By Jeffrey Sachs, Arcdigital Media
State and national governments try to suppress critical race theory, social justice, and related concepts.
“Unlawful propagation of divisive concepts.” That’s the subheading of a bill now under debate in New Hampshire. If passed, it would prohibit public school teachers, professors, or state contractors from endorsing certain ideas the legislators think are harmful.
What’s a divisive concept? Well, suppose a college wants to bring in a paid speaker who says America is fundamentally racist. Banned. Or perhaps you’re a law professor who believes that race-based affirmative action is a good policy. Banned as well. Maybe you want to teach that society confers a special status or privilege on white people, or even that a particular white person has privilege because of his or her race. Controversial? Of course. But legal? Not if the bill’s sponsors have their way.

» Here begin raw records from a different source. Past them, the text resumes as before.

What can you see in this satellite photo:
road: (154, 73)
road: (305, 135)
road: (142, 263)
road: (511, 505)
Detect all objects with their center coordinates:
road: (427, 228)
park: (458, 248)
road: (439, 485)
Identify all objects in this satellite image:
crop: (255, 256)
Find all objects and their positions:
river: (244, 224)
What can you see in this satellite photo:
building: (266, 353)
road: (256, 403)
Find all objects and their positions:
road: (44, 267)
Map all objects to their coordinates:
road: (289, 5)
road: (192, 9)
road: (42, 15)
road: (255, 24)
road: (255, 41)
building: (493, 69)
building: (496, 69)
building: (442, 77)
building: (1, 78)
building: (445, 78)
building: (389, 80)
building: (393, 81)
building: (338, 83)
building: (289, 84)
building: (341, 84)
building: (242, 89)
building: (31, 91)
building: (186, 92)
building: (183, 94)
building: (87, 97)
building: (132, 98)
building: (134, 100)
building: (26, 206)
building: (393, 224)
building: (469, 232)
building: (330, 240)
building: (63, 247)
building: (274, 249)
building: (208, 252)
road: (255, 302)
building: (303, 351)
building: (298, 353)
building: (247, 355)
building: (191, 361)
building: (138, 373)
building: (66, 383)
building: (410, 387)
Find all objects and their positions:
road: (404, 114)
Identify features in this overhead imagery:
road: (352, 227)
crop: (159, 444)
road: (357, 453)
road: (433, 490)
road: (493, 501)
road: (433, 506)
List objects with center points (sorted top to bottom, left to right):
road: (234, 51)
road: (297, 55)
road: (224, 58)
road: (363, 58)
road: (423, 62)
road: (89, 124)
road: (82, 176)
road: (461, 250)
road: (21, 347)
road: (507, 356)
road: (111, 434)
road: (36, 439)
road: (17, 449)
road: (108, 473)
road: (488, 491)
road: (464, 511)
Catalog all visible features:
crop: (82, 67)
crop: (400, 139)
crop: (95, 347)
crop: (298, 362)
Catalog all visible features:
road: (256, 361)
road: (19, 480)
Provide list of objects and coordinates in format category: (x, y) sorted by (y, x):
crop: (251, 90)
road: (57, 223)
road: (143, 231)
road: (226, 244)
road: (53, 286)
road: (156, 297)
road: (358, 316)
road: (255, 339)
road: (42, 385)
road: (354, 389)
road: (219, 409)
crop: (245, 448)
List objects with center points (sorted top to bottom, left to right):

This is the new phase in America’s education culture war: the use of state power to suppress “woke” speech and viewpoints. No longer content to compete at the level of ideas, and upset with what they see as a dangerous and un-American ideology, legislators in New Hampshire are trying to get the government to forbid it. And they’re not alone.
Similar bills are being debated in West Virginia and Oklahoma. Meanwhile in Georgia, a GOP representative has ordered every public college and university to prepare a list identifying which courses are teaching students about concepts like “privilege” and “oppression.” Faculty there say it’s already having a chilling effect.
There’s more. In Arkansas, debate has begun on a bill that would prevent public schools and universities from offering any course, class, event, or activity that “promotes division between, resentment of, or social justice for” a race, gender, political affiliation, or social class.